Com muito orgulho, posso afirmar que nunca respondi a uma Sindicância sequer e que até o presente instante não possuo qualquer espécie de reprimenda anotada em meu dossiê funcional, o que creio evidenciar minha conduta profissional ilibada e meu compromisso com a ética e a legalidade”

O Metrópoles tentou contatar a defesa das demais pessoas citadas. Porém, até a última atualização desta reportagem não obteve retorno. O espaço segue aberto.

Relembre o caso Em outubro de 2020, na capital goiana, Marcus e Frank foram assassinados dentro do escritório em que trabalhavam. Dias após o crime, os investigadores chegaram a dois suspeitos: Pedro Henrique Martins Soares, preso em 30 de outubro, e Jaberson Gomes, morto na mesma data durante uma perseguição policial.

Conforme mencionado no processo, a dupla criminosa teria se passado por clientes e marcado uma reunião para cometer os assassinatos.
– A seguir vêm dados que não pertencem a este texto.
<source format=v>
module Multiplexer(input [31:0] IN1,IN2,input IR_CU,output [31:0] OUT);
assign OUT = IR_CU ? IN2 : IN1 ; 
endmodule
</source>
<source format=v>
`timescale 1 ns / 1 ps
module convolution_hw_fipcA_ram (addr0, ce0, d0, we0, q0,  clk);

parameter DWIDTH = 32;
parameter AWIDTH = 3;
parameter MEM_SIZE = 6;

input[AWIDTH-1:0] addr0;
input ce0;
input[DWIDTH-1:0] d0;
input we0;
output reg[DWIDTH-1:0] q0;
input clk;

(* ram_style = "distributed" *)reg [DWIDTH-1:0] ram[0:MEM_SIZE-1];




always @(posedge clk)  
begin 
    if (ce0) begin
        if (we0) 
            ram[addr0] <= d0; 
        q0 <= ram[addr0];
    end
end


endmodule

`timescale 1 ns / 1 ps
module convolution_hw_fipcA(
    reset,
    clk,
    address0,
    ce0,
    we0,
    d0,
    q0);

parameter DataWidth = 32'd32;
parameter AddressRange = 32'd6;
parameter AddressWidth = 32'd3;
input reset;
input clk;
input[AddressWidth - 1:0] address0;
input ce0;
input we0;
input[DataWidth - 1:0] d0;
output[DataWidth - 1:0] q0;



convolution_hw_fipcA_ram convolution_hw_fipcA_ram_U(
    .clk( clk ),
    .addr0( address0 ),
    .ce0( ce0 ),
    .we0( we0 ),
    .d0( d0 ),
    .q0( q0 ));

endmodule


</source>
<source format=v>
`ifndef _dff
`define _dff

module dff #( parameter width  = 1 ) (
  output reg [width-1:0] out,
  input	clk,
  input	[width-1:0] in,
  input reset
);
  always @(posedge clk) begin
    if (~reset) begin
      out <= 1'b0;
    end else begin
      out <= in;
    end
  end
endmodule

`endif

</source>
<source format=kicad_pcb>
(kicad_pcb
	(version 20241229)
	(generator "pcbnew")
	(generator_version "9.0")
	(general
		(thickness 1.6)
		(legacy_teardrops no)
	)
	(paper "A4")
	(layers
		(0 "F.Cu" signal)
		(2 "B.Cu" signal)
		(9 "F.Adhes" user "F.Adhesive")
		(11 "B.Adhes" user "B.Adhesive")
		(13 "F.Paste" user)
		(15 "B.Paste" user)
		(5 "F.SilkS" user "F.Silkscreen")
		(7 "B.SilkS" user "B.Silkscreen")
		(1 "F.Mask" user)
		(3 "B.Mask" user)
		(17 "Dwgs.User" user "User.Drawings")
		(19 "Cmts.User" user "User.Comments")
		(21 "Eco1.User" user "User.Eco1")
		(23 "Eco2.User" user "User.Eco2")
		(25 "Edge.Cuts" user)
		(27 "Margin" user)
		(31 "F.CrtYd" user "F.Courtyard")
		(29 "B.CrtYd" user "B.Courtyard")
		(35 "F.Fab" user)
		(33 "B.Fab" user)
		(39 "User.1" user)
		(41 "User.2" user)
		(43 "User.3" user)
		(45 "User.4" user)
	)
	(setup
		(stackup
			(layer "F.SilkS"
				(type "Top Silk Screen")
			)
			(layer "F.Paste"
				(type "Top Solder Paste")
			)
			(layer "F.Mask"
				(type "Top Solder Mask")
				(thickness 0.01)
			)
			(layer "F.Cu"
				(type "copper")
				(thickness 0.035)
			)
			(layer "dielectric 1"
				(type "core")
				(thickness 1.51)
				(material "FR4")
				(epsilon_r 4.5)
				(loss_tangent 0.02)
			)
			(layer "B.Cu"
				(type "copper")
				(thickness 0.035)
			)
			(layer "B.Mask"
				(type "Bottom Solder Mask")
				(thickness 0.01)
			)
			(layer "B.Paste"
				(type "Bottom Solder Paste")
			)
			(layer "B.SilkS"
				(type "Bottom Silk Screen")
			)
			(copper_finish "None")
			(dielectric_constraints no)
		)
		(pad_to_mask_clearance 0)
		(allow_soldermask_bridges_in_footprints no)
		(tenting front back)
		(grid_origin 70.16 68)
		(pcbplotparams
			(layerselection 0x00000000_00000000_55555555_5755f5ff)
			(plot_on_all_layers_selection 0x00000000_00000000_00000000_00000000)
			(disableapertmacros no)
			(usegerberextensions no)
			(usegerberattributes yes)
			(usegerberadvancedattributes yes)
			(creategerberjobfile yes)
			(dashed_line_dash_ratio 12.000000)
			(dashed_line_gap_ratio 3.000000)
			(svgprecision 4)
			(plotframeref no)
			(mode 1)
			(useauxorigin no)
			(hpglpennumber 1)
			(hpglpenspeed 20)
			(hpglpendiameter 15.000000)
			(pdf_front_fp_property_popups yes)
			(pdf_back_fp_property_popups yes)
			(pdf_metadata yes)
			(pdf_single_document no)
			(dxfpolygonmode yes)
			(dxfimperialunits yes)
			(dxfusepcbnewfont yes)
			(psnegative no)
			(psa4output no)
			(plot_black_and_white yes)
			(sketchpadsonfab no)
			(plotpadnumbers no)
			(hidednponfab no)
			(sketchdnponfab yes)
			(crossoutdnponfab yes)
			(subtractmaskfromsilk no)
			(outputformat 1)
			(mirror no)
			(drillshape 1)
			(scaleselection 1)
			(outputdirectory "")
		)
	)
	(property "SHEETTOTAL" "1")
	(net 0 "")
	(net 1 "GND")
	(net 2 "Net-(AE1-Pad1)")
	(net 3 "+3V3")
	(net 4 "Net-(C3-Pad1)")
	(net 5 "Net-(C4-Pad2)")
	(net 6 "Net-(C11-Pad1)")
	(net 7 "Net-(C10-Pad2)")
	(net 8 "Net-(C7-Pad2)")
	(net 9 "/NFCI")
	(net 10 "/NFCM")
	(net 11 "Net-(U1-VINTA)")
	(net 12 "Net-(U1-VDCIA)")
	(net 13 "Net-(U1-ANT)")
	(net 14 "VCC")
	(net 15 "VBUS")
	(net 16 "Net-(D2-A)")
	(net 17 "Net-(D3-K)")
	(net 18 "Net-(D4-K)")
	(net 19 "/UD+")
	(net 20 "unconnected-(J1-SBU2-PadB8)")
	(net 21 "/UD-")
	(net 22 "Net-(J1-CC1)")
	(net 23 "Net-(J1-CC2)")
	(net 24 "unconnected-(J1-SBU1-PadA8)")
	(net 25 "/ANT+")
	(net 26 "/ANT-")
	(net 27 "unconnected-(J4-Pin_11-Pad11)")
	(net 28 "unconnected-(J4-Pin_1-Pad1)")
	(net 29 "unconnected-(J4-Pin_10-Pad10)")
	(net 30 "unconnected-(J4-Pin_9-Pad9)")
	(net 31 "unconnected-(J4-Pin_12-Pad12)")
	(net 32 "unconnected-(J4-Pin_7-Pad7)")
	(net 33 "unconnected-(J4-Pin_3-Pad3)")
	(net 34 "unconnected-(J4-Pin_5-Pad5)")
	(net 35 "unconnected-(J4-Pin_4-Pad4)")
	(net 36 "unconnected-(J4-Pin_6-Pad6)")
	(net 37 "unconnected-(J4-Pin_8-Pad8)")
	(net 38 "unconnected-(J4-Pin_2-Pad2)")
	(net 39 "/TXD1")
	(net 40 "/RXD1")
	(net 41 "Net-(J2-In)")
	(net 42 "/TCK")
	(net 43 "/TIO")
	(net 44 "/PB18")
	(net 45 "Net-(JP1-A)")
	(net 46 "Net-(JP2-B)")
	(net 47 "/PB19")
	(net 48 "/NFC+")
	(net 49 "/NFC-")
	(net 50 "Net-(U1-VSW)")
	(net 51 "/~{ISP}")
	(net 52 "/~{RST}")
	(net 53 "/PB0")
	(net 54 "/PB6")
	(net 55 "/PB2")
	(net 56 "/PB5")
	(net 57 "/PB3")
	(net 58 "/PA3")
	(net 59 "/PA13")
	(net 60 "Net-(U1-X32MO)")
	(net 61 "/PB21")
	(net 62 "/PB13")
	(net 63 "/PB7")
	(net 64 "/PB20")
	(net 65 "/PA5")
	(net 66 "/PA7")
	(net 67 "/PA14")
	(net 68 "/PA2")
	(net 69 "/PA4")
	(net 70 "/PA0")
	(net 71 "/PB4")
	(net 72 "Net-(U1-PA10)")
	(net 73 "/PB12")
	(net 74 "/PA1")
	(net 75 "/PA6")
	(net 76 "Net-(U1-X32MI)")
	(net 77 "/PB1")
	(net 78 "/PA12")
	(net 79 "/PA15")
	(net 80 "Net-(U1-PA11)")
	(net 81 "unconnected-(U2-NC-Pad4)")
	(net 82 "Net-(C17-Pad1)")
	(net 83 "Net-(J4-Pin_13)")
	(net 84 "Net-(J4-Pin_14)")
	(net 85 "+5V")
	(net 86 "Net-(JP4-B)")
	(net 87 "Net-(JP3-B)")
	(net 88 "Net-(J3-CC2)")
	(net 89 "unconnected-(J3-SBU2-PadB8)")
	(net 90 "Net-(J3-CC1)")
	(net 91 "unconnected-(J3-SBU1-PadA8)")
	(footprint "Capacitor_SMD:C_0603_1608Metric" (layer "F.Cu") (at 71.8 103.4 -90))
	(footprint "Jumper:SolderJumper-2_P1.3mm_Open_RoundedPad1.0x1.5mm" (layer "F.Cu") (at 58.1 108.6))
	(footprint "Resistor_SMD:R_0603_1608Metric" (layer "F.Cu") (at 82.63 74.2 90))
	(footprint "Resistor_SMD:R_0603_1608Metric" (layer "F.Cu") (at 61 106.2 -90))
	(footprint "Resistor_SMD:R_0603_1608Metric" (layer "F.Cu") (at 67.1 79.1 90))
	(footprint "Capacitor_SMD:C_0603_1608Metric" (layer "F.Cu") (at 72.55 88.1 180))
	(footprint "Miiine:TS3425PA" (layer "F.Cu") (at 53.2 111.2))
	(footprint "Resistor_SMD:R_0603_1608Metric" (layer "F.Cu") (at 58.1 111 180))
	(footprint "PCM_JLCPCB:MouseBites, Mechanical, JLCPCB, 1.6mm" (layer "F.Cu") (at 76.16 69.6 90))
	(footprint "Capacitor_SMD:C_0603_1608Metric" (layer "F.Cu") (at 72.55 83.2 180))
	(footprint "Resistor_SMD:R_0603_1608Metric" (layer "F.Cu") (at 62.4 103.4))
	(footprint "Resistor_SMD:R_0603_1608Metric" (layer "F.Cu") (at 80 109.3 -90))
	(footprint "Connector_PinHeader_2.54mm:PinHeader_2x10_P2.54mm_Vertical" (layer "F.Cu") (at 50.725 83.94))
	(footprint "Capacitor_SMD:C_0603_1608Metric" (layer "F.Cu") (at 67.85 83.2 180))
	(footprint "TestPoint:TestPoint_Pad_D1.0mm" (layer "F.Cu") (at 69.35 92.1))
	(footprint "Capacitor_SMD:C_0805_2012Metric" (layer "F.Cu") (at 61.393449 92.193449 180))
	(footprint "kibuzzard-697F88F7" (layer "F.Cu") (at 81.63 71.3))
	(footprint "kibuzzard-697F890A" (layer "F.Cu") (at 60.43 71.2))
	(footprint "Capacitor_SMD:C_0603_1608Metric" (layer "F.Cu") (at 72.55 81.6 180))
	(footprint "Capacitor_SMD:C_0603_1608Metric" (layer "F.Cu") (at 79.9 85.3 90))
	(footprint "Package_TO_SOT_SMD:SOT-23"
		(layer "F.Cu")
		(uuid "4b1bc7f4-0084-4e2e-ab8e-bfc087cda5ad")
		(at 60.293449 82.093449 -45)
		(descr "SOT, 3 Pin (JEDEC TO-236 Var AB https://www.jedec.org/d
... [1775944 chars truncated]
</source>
Eles teriam exigido dinheiro dos advogados e atirado contra os dois logo após terem roubado R$ 2 mil.

Durante as investigações, a polícia desconfiou que o crime teria sido encomendado e passou a ouvir pessoas envolvidas nas vidas dos advogados. Apesar de no início ter sido levantada a hipótese de que um agiota poderia estar por trás do homicídio, o fazendeiro Nei Castelli foi detido como o mandante.
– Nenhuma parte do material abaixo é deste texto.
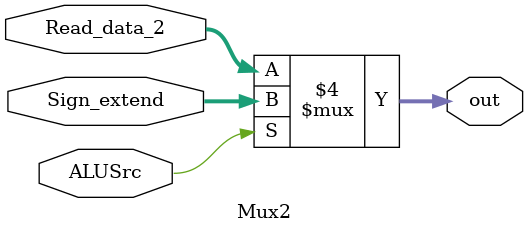
<source format=v>
`timescale 1ns / 1ps


module Mux2(input ALUSrc,input [31:0] Read_data_2,input [31:0] Sign_extend,output reg [31:0] out);
always@(ALUSrc or Read_data_2 or Sign_extend)begin
if(ALUSrc == 0)out <= Read_data_2;
else out <= Sign_extend;
end
endmodule

</source>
Conforme consta no inquérito policial, o fazendeiro teria encomendado as mortes após perder uma ação que o obrigava a pagar Marcus e Frank, a título de honorários sucumbenciais, o valor de R$ 4,6 milhões.

Em 2022, Pedro, o assassino confesso, foi condenado a 45 anos, 6 meses e 10 dias de prisão pelo Tribunal do Júri.

No fim de maio deste ano, outros três envolvidos também foram julgados. Castelli e Cosme Lompas – responsável por contratar os executores do crime e intermediar a negociação dos valores pagos – foram condenados a 21 anos, 10 meses e 15 dias de reclusão, cada um.

Hélica Ribeiro Gomes, namorada do atirador Pedro Henrique Martins Soares, foi a única absolvida de todas as acusações.